> [WHAT TO DO]:
Report every line of the records that includes the word "linecap".

........

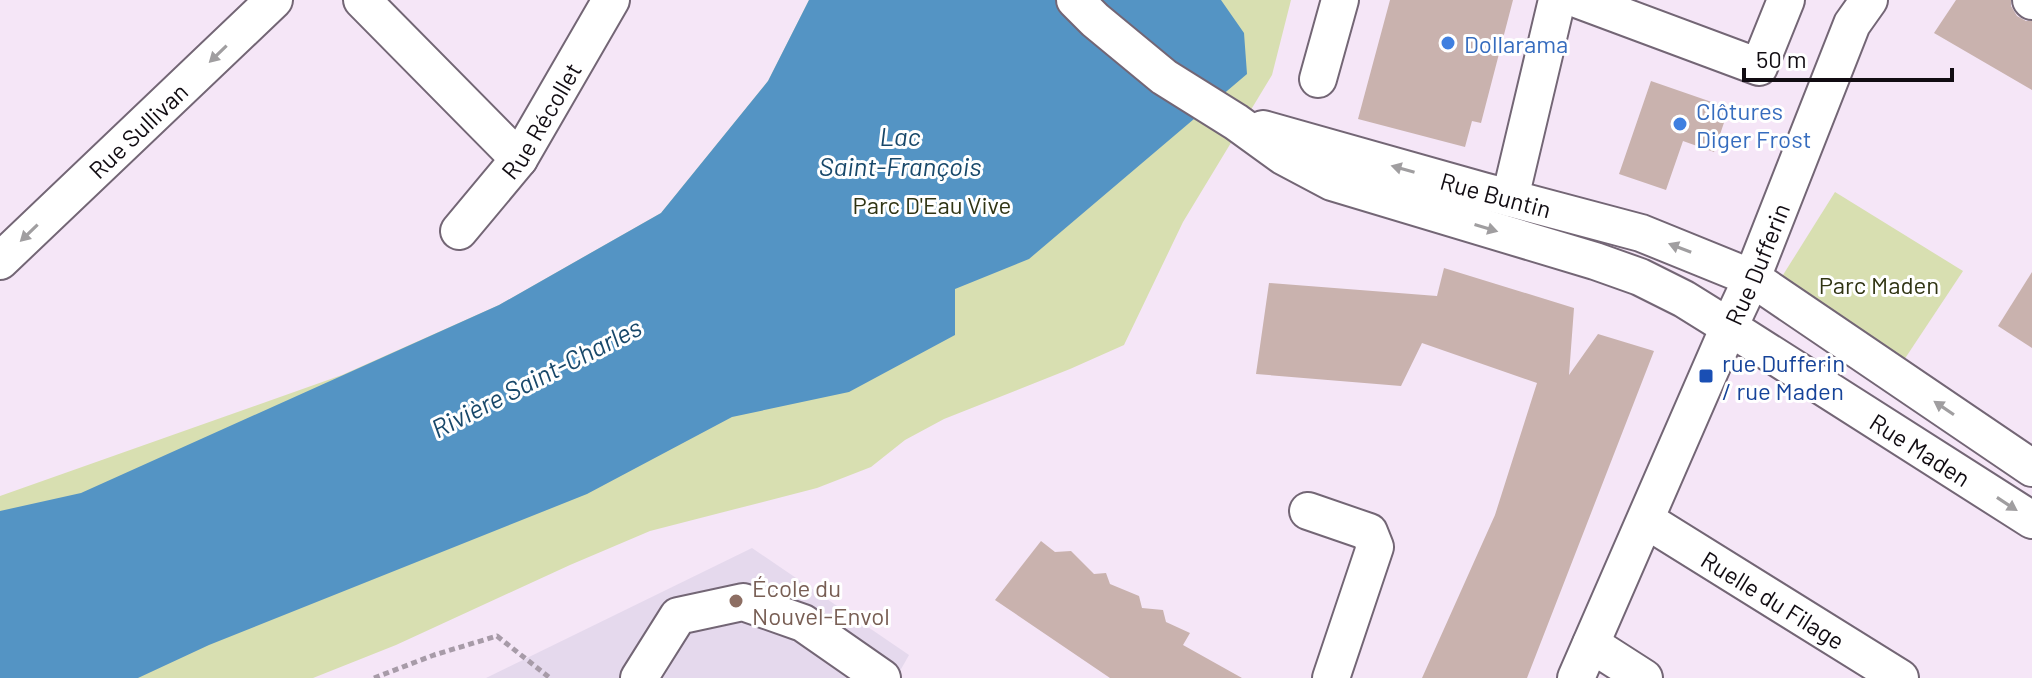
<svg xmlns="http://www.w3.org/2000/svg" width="2032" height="678" viewBox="0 0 2032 678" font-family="Barlow,sans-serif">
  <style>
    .education { fill: #e5d9ed }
    .green { fill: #d8dfb1 }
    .water { fill: #5494c4 }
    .building { fill: #c9b2ae }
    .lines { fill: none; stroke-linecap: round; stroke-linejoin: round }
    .minor-casing { stroke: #736675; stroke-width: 40 }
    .path { stroke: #a79ba8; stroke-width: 5; stroke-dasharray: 6 4; stroke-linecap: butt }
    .minor { stroke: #fff; stroke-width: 36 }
    .oneway { fill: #a09ea0 }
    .shop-dot { fill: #3f7fe0; stroke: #fff; stroke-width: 3 }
    .transit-dot { fill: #1a4fb4; stroke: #fff; stroke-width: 3 }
    .education-dot { fill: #8d6e63; stroke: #fff; stroke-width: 3 }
    .labels { text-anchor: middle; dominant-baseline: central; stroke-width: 6; stroke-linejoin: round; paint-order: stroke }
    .shop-label { font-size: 24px; fill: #366cbe; stroke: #fff; text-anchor: start }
    .street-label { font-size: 24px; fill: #110c12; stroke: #fff }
    .park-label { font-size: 24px; fill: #303413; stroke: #fff }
    .transit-label { font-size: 24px; fill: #164399; stroke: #fff; text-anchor: start }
    .education-label { font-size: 24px; fill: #785e54; stroke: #fff; text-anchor: start }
    .water-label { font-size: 26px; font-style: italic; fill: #18486a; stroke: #fff }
  </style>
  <rect width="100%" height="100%" fill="#f5e6f7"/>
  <!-- education -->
  <path class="education" d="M752,548L909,655L896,678H486Z"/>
  <!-- green -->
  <g class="green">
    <path d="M809,0H1291L1272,75L1183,222L1124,345L1070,369L944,419L905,440L871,467L817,488L650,531L570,565L396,645L313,678H0V496L342,375L499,305L661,213L768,81Z"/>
    <path d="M1835,192L1963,271L1900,366L1778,283Z"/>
  </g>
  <!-- water -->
  <path class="water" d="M809,0H1221L1244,33L1247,74L1029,259L955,289V335L849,392L732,417L587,494L209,645L138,678H0V511L81,493L499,305L661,213L768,81Z"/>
  <!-- building -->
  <g class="building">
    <path d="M1390,0H1513L1481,123L1472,121L1465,147L1358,119Z"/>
    <path d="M1956,0H2011V6L2017,16L2026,21H2032V90L1934,33Z"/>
    <path d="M1651,81L1729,108L1714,152L1683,141L1666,190L1619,174Z"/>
    <path d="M1444,268L1574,308L1569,375L1598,334L1654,351L1527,678H1422L1495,515L1537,383L1422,343L1401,386L1256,374L1269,283L1437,296Z"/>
    <path d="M2032,272V348L1998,326Z"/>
    <path d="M1041,541L1055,552L1071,551L1094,574L1106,573L1110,584L1139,596L1142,608L1163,610L1166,622L1190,633L1183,645L1242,678H1110L995,600Z"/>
  </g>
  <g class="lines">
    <!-- minor casing -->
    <g class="minor-casing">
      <g id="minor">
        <path d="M362,0L519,159"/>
        <path id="s1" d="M1075,0L1095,20L1164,77L1236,122L1283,156L1332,182L1595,261L1640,277L1684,299L1729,327L2032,520"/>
        <path d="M1579,0L1759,67L1786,0"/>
        <path d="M2031,0L2032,1"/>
        <path d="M1318,79L1340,0"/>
        <path id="s2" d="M1263,129L1483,191L1641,233L1752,278L2032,468"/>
        <path d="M1510,198L1557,0"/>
        <path id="s3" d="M459,231L519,159L611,0"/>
        <path id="s4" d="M0,261L274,0"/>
        <path d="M1308,511L1369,532L1375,547L1331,678"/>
        <path id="s5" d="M1646,520L1900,678"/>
        <path d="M1591,644L1644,678"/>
        <path d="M639,678L678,616L743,602L803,623L882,678"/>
        <path id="s6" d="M1576,678L1729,327L1752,278L1852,24L1869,0"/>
      </g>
    </g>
    <!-- path -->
    <path class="path" d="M374,678L434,655L497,636L550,678"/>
    <!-- minor -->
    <use href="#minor" class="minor"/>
  </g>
  <!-- one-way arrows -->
  <defs><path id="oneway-solid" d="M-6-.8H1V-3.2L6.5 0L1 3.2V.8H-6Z" transform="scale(2)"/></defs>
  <g class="oneway">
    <use href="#oneway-solid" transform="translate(218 54) rotate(136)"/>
    <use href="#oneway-solid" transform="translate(1403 169) rotate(-164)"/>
    <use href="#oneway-solid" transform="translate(1486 228) rotate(17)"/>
    <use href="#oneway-solid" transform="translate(29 233) rotate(136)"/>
    <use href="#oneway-solid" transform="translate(1680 248) rotate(-159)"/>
    <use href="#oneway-solid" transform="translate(1944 408) rotate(-146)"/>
    <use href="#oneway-solid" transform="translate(2007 504) rotate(33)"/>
  </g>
  <!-- markers -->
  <g class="shop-dot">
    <circle cx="1448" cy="43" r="8"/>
    <circle cx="1680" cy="124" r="8"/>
  </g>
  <rect class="transit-dot" x="1698" y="368" width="16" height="16" rx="4"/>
  <circle class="education-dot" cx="736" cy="601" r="8"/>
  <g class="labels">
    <!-- shop labels -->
    <g class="shop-label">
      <text x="1464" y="43">Dollarama</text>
      <text x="1696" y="110">Clôtures<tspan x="1696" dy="28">Diger Frost</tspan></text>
    </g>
    <!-- street labels -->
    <g class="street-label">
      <text stroke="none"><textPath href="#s3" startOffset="138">Rue Récollet</textPath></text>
      <text stroke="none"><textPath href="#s4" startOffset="190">Rue Sullivan</textPath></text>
      <text stroke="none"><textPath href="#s2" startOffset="242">Rue Buntin</textPath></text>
      <text stroke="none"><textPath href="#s6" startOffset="452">Rue Dufferin</textPath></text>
      <text stroke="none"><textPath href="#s1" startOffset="968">Rue Maden</textPath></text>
      <text stroke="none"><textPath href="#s5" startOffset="150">Ruelle du Filage</textPath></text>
    </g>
    <!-- park labels -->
    <g class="park-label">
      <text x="932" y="204">Parc D'Eau Vive</text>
      <text x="1879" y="284">Parc Maden</text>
    </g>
    <!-- transit labels -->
    <g class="transit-label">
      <text x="1722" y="362">rue Dufferin<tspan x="1722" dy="28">/ rue Maden</tspan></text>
    </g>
    <!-- education labels -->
    <g class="education-label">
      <text x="752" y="587">École du<tspan x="752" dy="28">Nouvel-Envol</tspan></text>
    </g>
    <!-- water labels -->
    <g class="water-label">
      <text x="900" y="135">Lac<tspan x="900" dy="30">Saint-François</tspan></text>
      <text transform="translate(536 377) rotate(-27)">Rivière Saint-Charles</text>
    </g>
  </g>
  <!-- scale -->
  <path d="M1744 68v12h208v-12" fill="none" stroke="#110c12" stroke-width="4"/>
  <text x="1756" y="68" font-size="24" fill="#110c12" stroke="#ffffff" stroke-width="6" paint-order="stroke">50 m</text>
</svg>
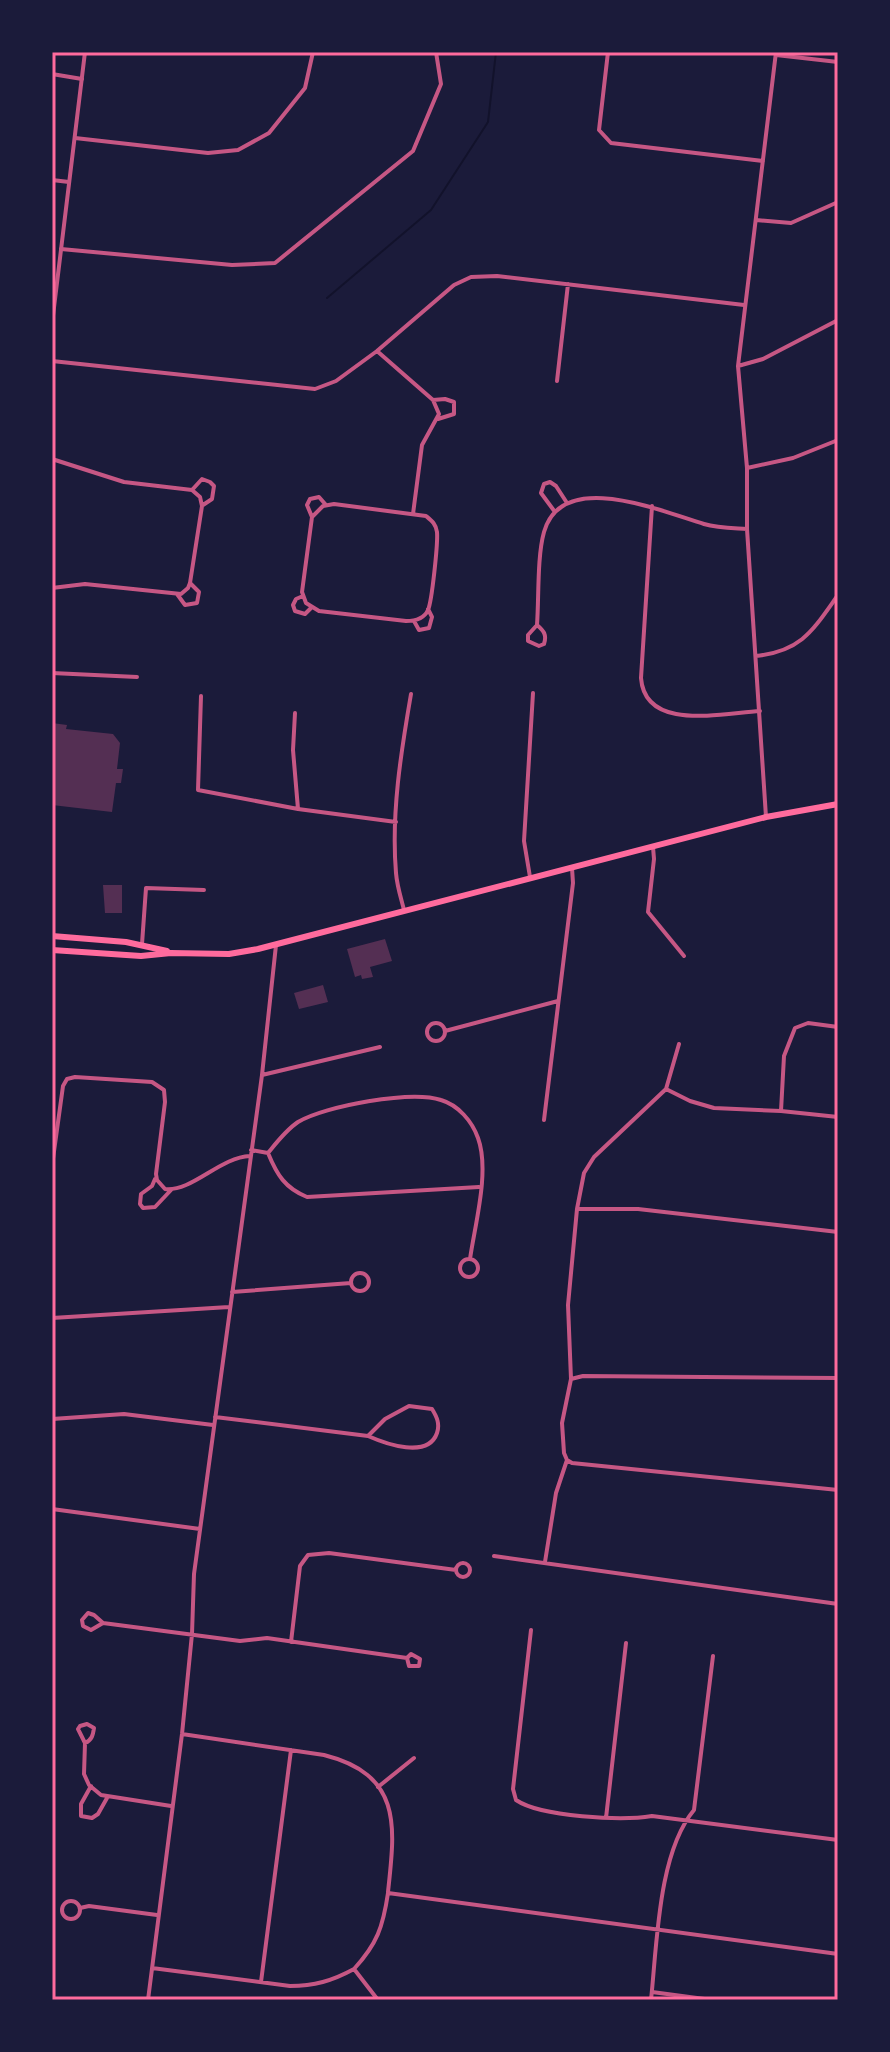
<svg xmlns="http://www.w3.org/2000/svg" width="890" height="2052" viewBox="0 0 890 2052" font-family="'Varela Round',sans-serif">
<rect width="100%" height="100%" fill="#1b1b3a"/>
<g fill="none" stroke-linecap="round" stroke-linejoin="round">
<path stroke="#12122b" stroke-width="2" d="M327 298 431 210 488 122 496 52"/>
</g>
<path fill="#542f53" d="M52 723 67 725 66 729 113 734 120 743 117 769H123L121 783H116L112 812 52 805Z
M103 885H122V913H105Z
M385 939 392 961 370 967 373 977 362 979 361 975 355 977 347 949Z
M323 985 328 1002 299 1009 294 993Z"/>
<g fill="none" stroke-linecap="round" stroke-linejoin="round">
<path stroke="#c65784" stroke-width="4" d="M608 52 599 130 611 143 763 161
M776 55 838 62
M52 74 82 79
M75 138 208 153 238 150 269 133 305 88 313 52
M52 180 69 182
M756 220 791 223 838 202
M61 249 232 265 275 263 413 151 441 84 436 52
M377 351 433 400 439 414 422 445 413 514
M52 361 315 389 336 381 377 351 454 285 471 277 497 276 744 305
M738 366 763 359 838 320
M557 381 568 284
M433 400 445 399 454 402V414L438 419
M52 459 124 482 192 490 200 497 202 506 190 583 188 588 181 594 85 584 52 588
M747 468 793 458 838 440
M192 490 202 479 210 482 214 486 212 499 203 505
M334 504 426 516C432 521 436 524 437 532 438 543 432 601 428 610 424 619 414 621 406 621L319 611 306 603 302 592 312 517 323 506Z
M652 506 641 678C645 732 722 713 760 711
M555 512 541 493 544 484 550 482 556 486 567 503
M312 517 307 505 310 499 319 497 326 505
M177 594 185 605 197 603 199 592 190 583
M303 596 296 599 293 605 295 611 305 614 311 608
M414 621 419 630 429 628 432 617 428 609
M537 625 528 635V641L539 646 544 644C547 635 544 631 537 625 539 598 537 557 544 532 562 468 663 512 704 524 718 528 733 528 747 529
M756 656C802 651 813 630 838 595
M52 673 137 677
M201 696 198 790 298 809 396 822
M295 713 293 750 298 809
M766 817 747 529V468L738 366 776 52
M653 847 654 859 648 912 684 956
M530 877 524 841 533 693
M404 910C401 898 397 886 396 873 391 814 401 752 411 694
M142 944 146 888 204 890
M427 1032a9 9 0 1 1 18 0a9 9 0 1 1-18 0Z
M445 1031 558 1001
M262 1075 380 1047
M666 1089 690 1101 714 1108 781 1111 838 1117
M781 1111 784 1056 795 1028 808 1023 838 1027
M544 1120 573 883 572 868
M251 1150 268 1153
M268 1153C277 1142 286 1130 298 1122 325 1106 411 1090 441 1100 458 1105 472 1121 478 1138 490 1171 475 1224 470 1259
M268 1153C277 1175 285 1188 307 1197L479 1187
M52 1166 63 1086 67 1079 75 1077 152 1082 164 1090 165 1102 156 1174 157 1180 165 1189C192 1192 220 1157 250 1156
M155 1179 152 1186 141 1194 140 1204 143 1208 155 1207 171 1190
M577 1209H638L838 1232
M460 1268a9 9 0 1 1 18 0a9 9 0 1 1-18 0Z
M351 1282a9 9 0 1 1 18 0a9 9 0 1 1-18 0Z
M232 1292 351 1283
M52 1318 229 1307
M571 1379 583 1376 838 1378
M409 1406 432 1409C437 1417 440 1424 437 1433 428 1459 386 1444 368 1436L385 1419Z
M215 1417 368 1436
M52 1419 124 1414 213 1425
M567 1460 572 1463 838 1490
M52 1509 200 1529
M494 1556 838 1604
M545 1562 556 1493 567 1460 564 1453 562 1423 571 1379 568 1305 577 1209 584 1173 594 1157 666 1089 679 1044
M456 1570a7 7 0 1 1 14 0a7 7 0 1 1-14 0Z
M103 1623 94 1615 88 1613 82 1620 83 1626 91 1630 103 1623 240 1641 267 1638 407 1658 409 1666H419L420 1659 411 1654 407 1658
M531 1630 513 1789 516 1800C541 1817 622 1821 652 1816L838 1840
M291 1642 300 1566 308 1555 329 1553 456 1570
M182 1734 324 1755C403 1775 395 1827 388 1892
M85 1743C92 1740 93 1735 94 1728L87 1724 80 1726 78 1729 85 1743 84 1774 89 1785 101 1795 171 1806
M91 1786 81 1804V1816L92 1818 98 1814 107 1798
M378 1787 414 1758
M606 1818 626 1643
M62 1910a9 9 0 1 1 18 0a9 9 0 1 1-18 0Z
M80 1908 89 1906 157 1915
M152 1968 290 1986C314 1986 332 1981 354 1969L378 2000
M354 1969C377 1944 383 1927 388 1893L838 1954
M261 1982 291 1750
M652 1992 712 2000
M148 2000 182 1734 192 1634 194 1574 262 1075 276 945
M651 2000C657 1945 658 1853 694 1810L713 1656"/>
<path stroke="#c65784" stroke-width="4" d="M52 324 85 52"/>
<path stroke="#ff6b9d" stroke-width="6" d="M52 936 126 942 167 951
M52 950 141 956 171 953 229 954 258 949 766 817 838 804"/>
</g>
<rect width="890" height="2052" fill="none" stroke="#1b1b3a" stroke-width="108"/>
<rect x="54" y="54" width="782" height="1944" fill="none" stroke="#ff6b9d" stroke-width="3"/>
</svg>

........

> [YOUR SOLUTION]:
    .lines { fill: none; stroke-linecap: round; stroke-linejoin: round }
    .path { stroke: #a79ba8; stroke-width: 5; stroke-dasharray: 6 4; stroke-linecap: butt }
<g fill="none" stroke-linecap="round" stroke-linejoin="round">
<g fill="none" stroke-linecap="round" stroke-linejoin="round">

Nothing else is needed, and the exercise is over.